Oscar witness grilled for second day
Oscar Pistorius's lawyer on Thursday tried doggedly for a second day to force cracks in the credibility of a State witness who believes he heard Reeva Steenkamp scream for help before the star athlete shot her.
Barry Roux, lawyer for Olympic and Paralympic track star Oscar Pistorius, gestures during the trial for the murder of his girlfriend Reeva Steenkamp, at the North Gauteng High Court in Pretoria, Wednesday, 5 March 2014. Pistorius is on trial for murdering his girlfriend Reeva Steenkamp at his suburban Pretoria home on Valentine’s Day last year. He says he mistook her for an intruder.Picture: Siphiwe Sibeko/Pool
Barry Roux, for Pistorius, repeatedly put it to Charl Johnson that he was trying to cover up the fact that he and his wife had corroborated their testimony to prejudice Pistorius.
“You want to extricate any suggestion that this version was also your wife’s version,” Roux said in the High Court in Pretoria.
“You want that out,” he said, while Pistorius listened intently as his counsel cross-examined his softly spoken neighbour who has testified against him.
“That is what it’s all about,” said Roux, waving a copy of Johnson’s statement across the court room and asking why it was changed several times.
On Wednesday, Roux had requested Johnson’s original notes about what he heard from his home in the Silver Stream estate, which is next to Silver Woods where Pistorius has admitted shooting Steenkamp dead.
Pistorius has pleaded not guilty to premeditated murder as charged by the State, which seeks to prove Steenkamp died during an argument, saying he fired shots because he thought there was an intruder in the house.
Johnson and his wife, Michelle Burger, have both testified in chilling detail that they heard a woman’s cries for help pierce the night, then fade away amid gunfire.
Roux said one statement said he did not count the number of shots that were fired, but his wife recalled “about four or five shots”.
“And that is so removed from this musical talent to count shots. It is not the same,” said Roux, referring to Burger’s testimony that she could remember hearing four bangs because of her musical training.

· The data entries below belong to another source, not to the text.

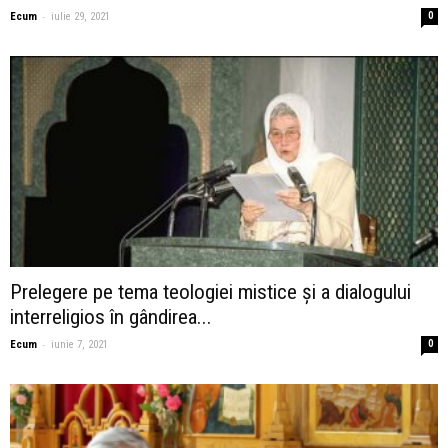
-
Ecum
iulie 29, 2021
0
Prelegere pe tema teologiei mistice și a dialogului
interreligios în gândirea...
-
Ecum
iunie 7, 2021
0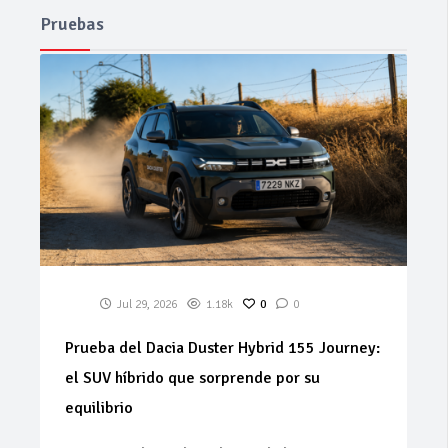
Pruebas
Jul 29, 2026
1.18k
0
0
Prueba del Dacia Duster Hybrid 155 Journey:
el SUV híbrido que sorprende por su
equilibrio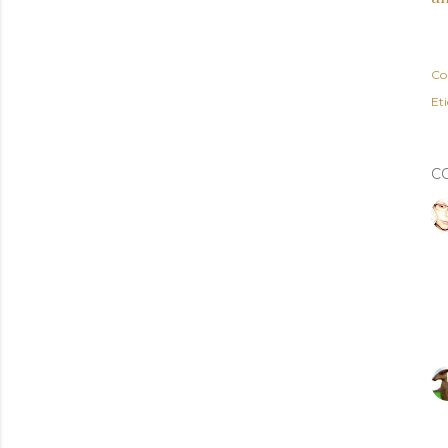
Co
Et
C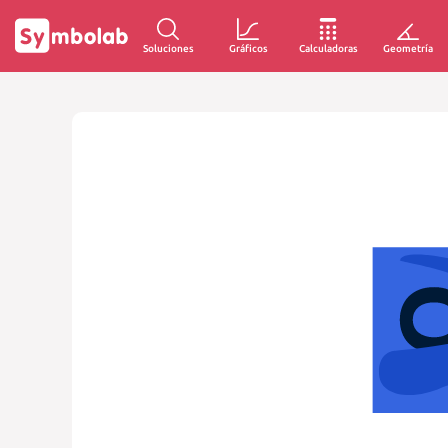
Soluciones
Gráficos
Calculadoras
Geometría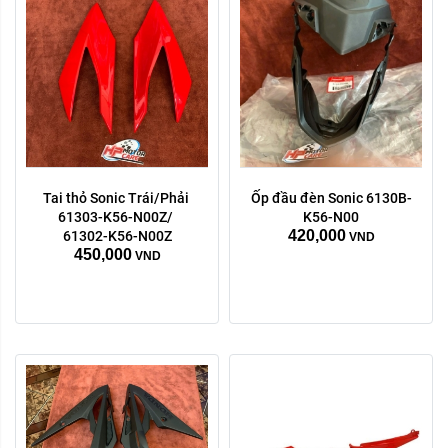
Tai thỏ Sonic Trái/Phải 
Ốp đầu đèn Sonic 6130B-
Trái phải:
Trái phải:
61303-K56-N00Z/ 
K56-N00
420,000
phải
trái
phải
trái
61302-K56-N00Z
VND
450,000
VND
Xóa
Xóa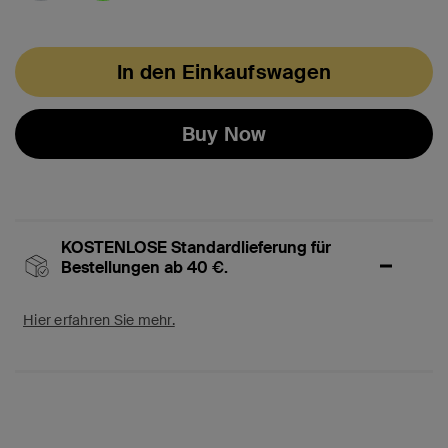
ausgewählt
In den Einkaufswagen
Buy Now
KOSTENLOSE Standardlieferung für
Bestellungen ab 40 €.
Hier erfahren Sie mehr.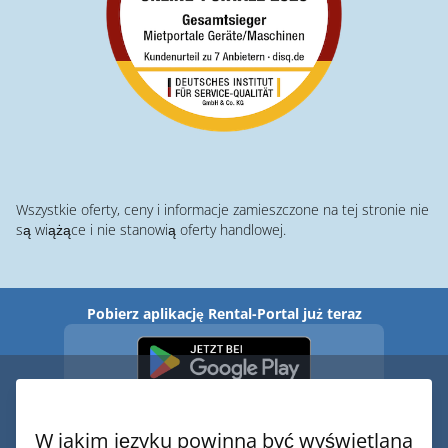
Wszystkie oferty, ceny i informacje zamieszczone na tej stronie nie
są wiążące i nie stanowią oferty handlowej.
Pobierz aplikację Rental-Portal już teraz
W jakim języku powinna być wyświetlana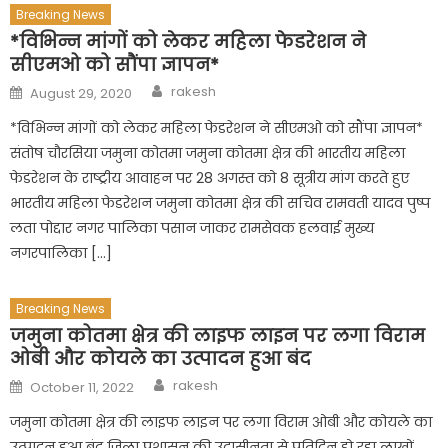
Breaking News
*विभिन्न मांगों को लेकर महिला फेडरेशन ने
सीएमओ को सौंपा ज्ञापन*
Author
Posted
rakesh
August 29, 2020
on
*विभिन्न मांगों को लेकर महिला फेडरेशन ने सीएमओ को सौंपा ज्ञापन*
संतोष चौरसिया जमुना कोतमा जमुना कोतमा क्षेत्र की भारतीय महिला
फेडरेशन के राष्ट्रीय आवाहन पर 28 अगस्त को 8 सूत्रीय मांग करते हुए
भारतीय महिला फेडरेशन जमुना कोतमा क्षेत्र की सचिव रामवती यादव पुष्प
लता पोद्दार नगर पालिका पसान जाकर रामसेवक हलवाई मुख्य
नगरपालिका […]
Breaking News
जमुना कोतमा क्षेत्र की लाइफ लाइन पर लगा विराम
ओबी और कोयले का उत्पादन हुआ बंद
Author
Posted
rakesh
October 11, 2022
on
जमुना कोतमा क्षेत्र की लाइफ लाइन पर लगा विराम ओबी और कोयले का
उत्पादन हुआ बंद जिला प्रशासन की उदासीनता से प्रतिदिन हो रहा लाखों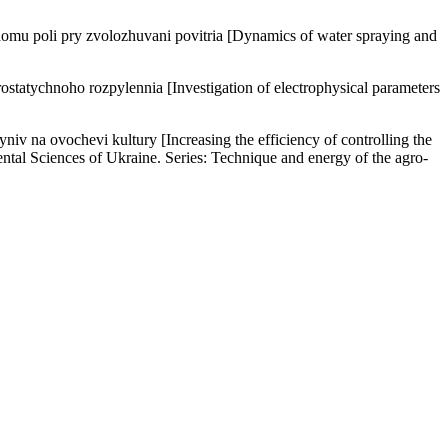
nomu poli pry zvolozhuvani povitria [Dynamics of water spraying and
statychnoho rozpylennia [Investigation of electrophysical parameters
v na ovochevi kultury [Increasing the efficiency of controlling the
mental Sciences of Ukraine. Series: Technique and energy of the agro-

Grappling for words, Johnson said he wrote it at work where he was probably meant to be doing other work, so he considered that statement a rough guideline.
It was common practice to do drafts of documents, he said.
“It’s the nature of how I do my work,” said Johnson, who is Afrikaans-speaking.
“I try to improve the quality of the work that I write… to use proper English and grammar.”
Roux then asked what he had told investigating officer Captain van Aardt about the shots.
His own version was there were more than what his wife said, and even after Pistorius’s bail hearing where it was said there were four shots, he did not change his version, even though his wife had a different version.
Johnson said that even as more information came forward in Pistorius’s bail application, he did not change any of his notes nor the statement he gave to police.
“I received confirmation during the bail application that it was four shots. But I still told police I wasn’t sure I had heard. I said it was about four and five shots,” he said.
But Roux wanted to know why he dropped the word “about” from a later version in describing what his wife recalled.
And as he did with the wife, Roux insisted that the sounds they took for gunfire were in fact those of Pistorius using a cricket bat to break down the locked toilet door through which he had shot Steenkamp.
He said that he would bring evidence to prove that what Johnson heard “must describe” the breaking down of the toilet door with a cricket bat.”
On Wednesday, professional boxer Kevin Lerena told the court Pistorius had made a friend take the blame after a gun went off in his hand in a packed restaurant in Johannesburg last year.
The State appeared to focus on that episode, which happened a month before Steenkamp died, to portray Pistorius as a man reluctant to take responsibility for his actions.
Prosecutor Gerrie Nel referred to it during Pistorius’s bail hearing last year, telling the court of the accused: “It’s always me. Please protect me.”